Mit dem Lückenschluss über Bahn-und Stahlwerksgelände wurde die Peiner Ostumgehung komplettiert. Dies sei auch das Versprechen an die Anwohner der Celler Straße gewesen, deren Ausbau nur eine Übergangslösung sein sollte, erzählt Biel. Die Stahlwerkbrücke war der letzte Baustein für ein durchgängiges Umgehungsstraßensystem, das die Lebensqualität der Anlieger an den Peiner Hauptverkehrsstraßen erhöht und gleichzeitig die wirtschaftlichen Entwicklungsmöglichkeiten der Stadt verbessert. Nach Berechnungen der Stadt werden 2015 rund 17 000 Fahrzeuge über das 455 Meter lange Bauwerk rollen.

„Ideengeber für die Stahlwerkbrücke war Gerhard Wilde (SPD). Der Kommunalpolitiker und Architekt regte Bau und Trasse Mitte der 1980er-Jahre im Stadtplanungsausschuss an“, berichtet der heute 65-jährige Biel. 1990 erfolgten ernsthafte Gespräche von Biel und dem damaligen Stadtdirektor Dr. Willy Boß mit den Vertretern des Niedersächsischen Verkehrsministeriums und ab 1996 wurden jährlich Anträge auf Förderung aus dem Gemeindeverkehrsfinanzierungsgesetz gestellt. „Dennoch mussten wir uns bis nach der Expo gedulden, weil alle Mittel nach Hannover flossen“, erläutert Biel. Im Mai 2001 kam die Förderzusage durch das Land Niedersachsen, gut 16 Millionen der mit etwa 30 Millionen Mark veranschlagten Kosten zu übernehmen. „Ein Mann (Biel) und zwei Frauen (Knorre und Grote) haben Wort gehalten.“

Und noch einen Verbündeten nennt Biel: Dr.

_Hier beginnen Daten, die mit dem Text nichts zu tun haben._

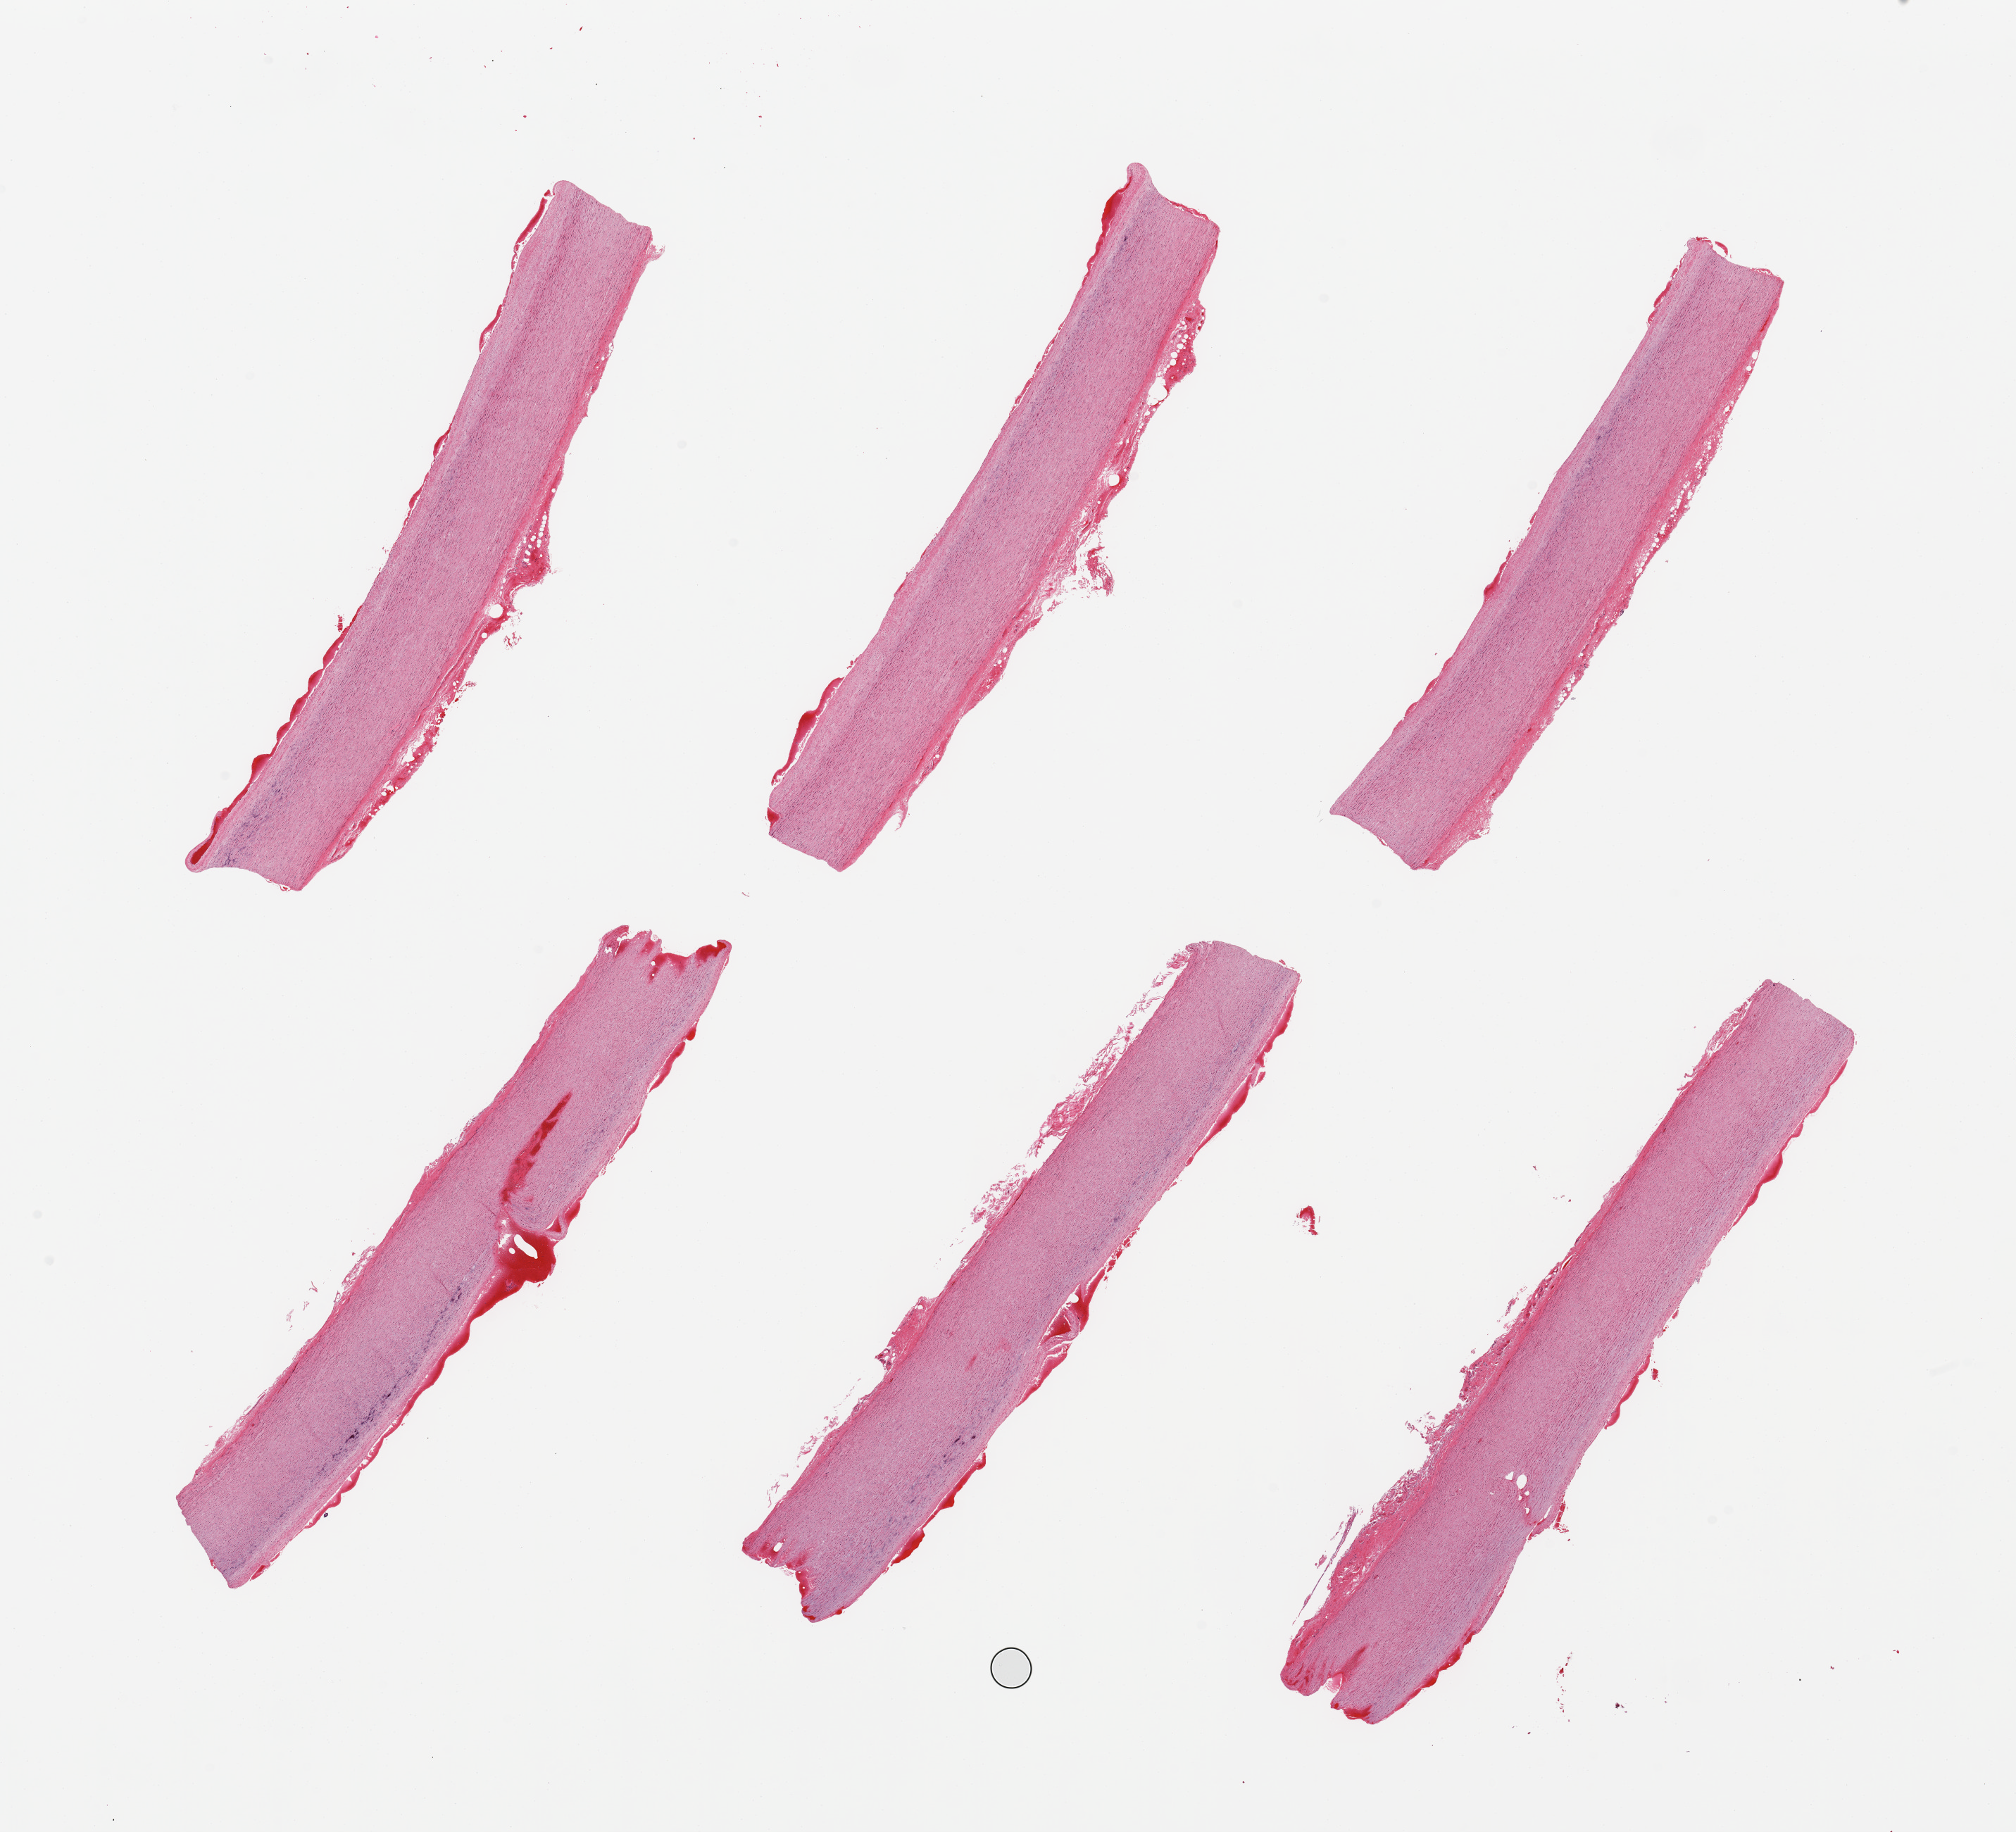
Whole-slide image, H&E stain, brightfield — low-resolution overview of the scanned area, about 22.6 x 20.6 mm (slide scanned at 20x). PAXgene-fixed paraffin-embedded (PFPE) section. Sampled site (target tissue): aorta. Tissue donor sample.
* review note (as recorded): 6 pieces, atherosis up to ~0.3mm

Günter Geisler, früherer stellvertretender Vorstandsvorsitzender und Arbeitsdirektor der Salzgitter AG. „Wenn eine Brücke, dann aus Stahl“, war die Überlegung. Dies sei aber Neuland für die Planer im Ministerium gewesen. Mit Hilfe Geislers wurde ein Studentenwettbewerb an der TU Braunschweig ausgelobt. „Es gab tolle Vorschläge, die in die Planungen einflossen“, sagt Biel. Der 65-Jährige sieht sich heute in seinem beherzten Engagement für die Brücke mehr als bestätigt. Sie ist von den Peinern angenommen worden, dies habe sich schon durch die enorme Anteilnahme der Bevölkerung beim Bau und den Andrang Tausender beim Fest zur Freigabe angedeutet. „Die Stahlwerkbrücke ist aus Peine nicht mehr wegzudenken“, ist Biel überzeugt.

jti

INFO

Brücken-Daten

Am 1. August 2001 erfolgte der erste Spatenstich zum Bau der Stahlwerkbrücke und am 19. September 2003 wurde das Bauwerk offiziell für den Verkehr freigegeben. Die Brücke ist insgesamt 455 Meter lang. Die Länge der Stahlverbundbrücke beträgt 296 Meter und die der Fachwerkbrücke 159 Meter. Die Breite misst 13 bis 14 Meter. Die Bogenhöhe beträgt etwa 8,80 Meter und die maximale Höhe der Fahrbahn über dem Gelände beträgt etwa 10,80 Meter. Der höchste Punkt der Fahrbahn liegt 81,614 Meter über Normal-Null. Die 55 Profilträger der Verbundbrücke wiegen 550 Tonnen und der Flachstahl der Fachwerkbrücke etwa 700 Tonnen. Die Stahlwerkbrücke ist im Zusammenhang mit der Peiner Ostumgehung und dem Ascherslebener Kreisel zu sehen. Die Gesamtkosten hierfür (ohne Autobahnanschluss Peine-Ost) betrugen 17,29 Millionen Euro. Davon flossen 10,81 Millionen Euro als Fördermittel, der Eigenanteil der Stadt Peine lag bei 6,48 Millionen Euro.

Quelle: Hans-Jürgen Tarrey „Die Stahlwerkbrücke bringt Impulse für die Stadtentwicklung“

ZUR PERSON

Ulrich Biel

Ulrich Biel wurde am 1. Oktober 1947 in Peine geboren. Er ist verheiratet und hat zwei Kinder. Nach seiner Lehre zum Bauschlosser und einem Lehrgang zum Industriemeister arbeitete er als Ausbildungsmeister bei den Stahlwerken Peine + Salzgitter AG in Peine (heute Peiner Träger). Seit 1963 ist Biel in der Gewerkschaft und seit 1970 in der SPD. Er war seit 1981 Ratsherr und von 1991 bis 2001 Bürgermeister der Stadt Peine. Von 1982 bis 2008 gehörte der Sozialdemokrat dem Niedersächsischen Landtag an, dessen Vizepräsident er von 2003 bis 2008 war. Auch wenn sich Biel aus der aktiven Politik zurückgezogen hat, pflegt er weiter Kontakte. Er ist Vorsitzender der Parlamentarischen Vereinigung Niedersachsen seit ihrer Gründung im Jahr 2005.